Deze werkwijze werd mogelijk gemaakt door ‘transcoding’, het omzetten van het ene representatiemedium in een andere. Alle elementen in een ontwerp gemaakt door middel van software zijn namelijk onderhevig aan de principes van nieuwe media. Dat wil zeggen dat de eigenschappen van elk element, of dat nu de positie, het formaat of de kleur is, gemakkelijk door de verandering van het achterliggende algoritme kunnen worden aangepast. In een handomdraai kunnen daarmee eindeloze variaties worden bewerkstelligd, met grote gevolgen voor de esthetiek. Bijvoorbeeld in grafisch ontwerp: “instead of the completely regular grids of modernism we see more complex structures that are made from many variations of the same element” (Manovich, 2013: 300). Door het veelvuldige gebruik van software door grafisch ontwerpers worden beelden steeds voller en raken deze verzadigd, omdat het heel makkelijk is geworden om media-elementen te dupliceren, variaties aan te brengen en te combineren.

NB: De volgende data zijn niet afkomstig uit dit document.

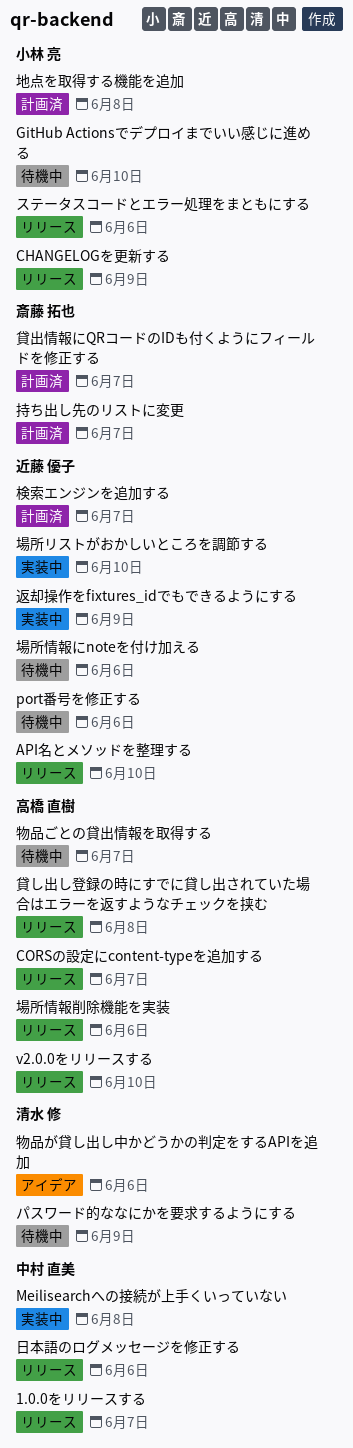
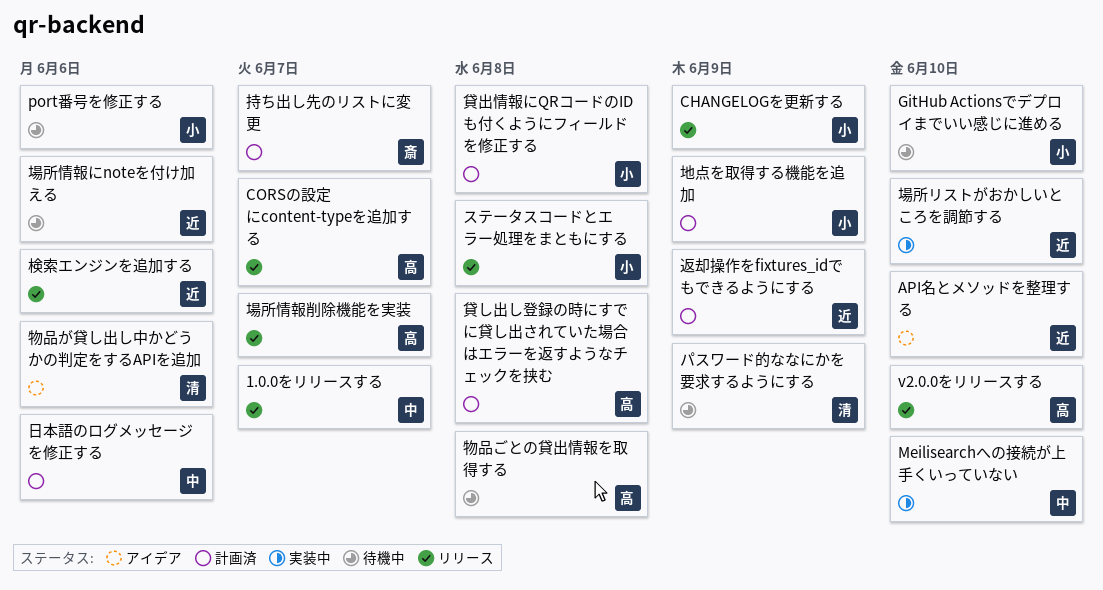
API名とメソッドを整理する, status: リリース -> アイデア
Meilisearchへの接続が上手くいっていない, due: Jun 8 -> Jun 10
port番号を修正する, owner: 近藤 優子 -> 小林 亮
ステータスコードとエラー処理をまともにする, due: Jun 6 -> Jun 8
地点を取得する機能を追加, due: Jun 8 -> Jun 9
場所情報削除機能を実装, due: Jun 6 -> Jun 7
日本語のログメッセージを修正する, status: リリース -> 計画済
検索エンジンを追加する, status: 計画済 -> リリース
検索エンジンを追加する, due: Jun 7 -> Jun 6
物品ごとの貸出情報を取得する, due: Jun 7 -> Jun 8
貸し出し登録の時にすでに貸し出されていた場合はエラーを返すようなチェックを挟む, status: リリース -> 計画済
貸出情報にQRコードのIDも付くようにフィールドを修正する, owner: 斎藤 拓也 -> 小林 亮
貸出情報にQRコードのIDも付くようにフィールドを修正する, due: Jun 7 -> Jun 8
返却操作をfixtures_idでもできるようにする, status: 実装中 -> 計画済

2.3.3 Transport van media-elementen

Behalve dat elementen makkelijk te wijzigen zijn, worden ze ook steeds beter transpor-teerbaar. Ondanks dat in een computer diverse oude media geremedieerd worden, was bepaalde software lange tijd enkel bruikbaar om te worden ingezet voor de presentatie van het beeld in een specifiek medium, of dat nu televisie, ‘motion graphics’ of drukwerk was. Bijvoorbeeld “After Effects for motion graphics projects and video compositing, Illustrator or Freehand for print

illustrations, InDesign for graphic design, Flash for interactive interfaces and web animations, 3ds Max or Maya for 3D computer models and animations, and so on”, laat Manovich zien (302). De begrenzingen tussen media werden in eerste instantie gehandhaafd. Vrij recentelijk is het pas mogelijk geworden om een wederzijdse beïnvloeding te laten plaatsvinden, dat mogelijk wordt gemaakt door ‘import-’ en ‘export’-functies. Adobe’s uitgave van Creative Suite in 2005 is hier het tekenende voorbeeld van. Door deze creatieve productiesoftware te bundelen zijn binnen de software-omgeving bestanden in verregaande mate uitwisselbaar met elkaar. Tegen-woordig wordt immers een beeld niet meer in één programma gemaakt, maar worden elementen in het ene programma gemaakt en geïmporteerd in een andere, waar andere elementen worden toegevoegd, die in het volgende worden bewerkt (302).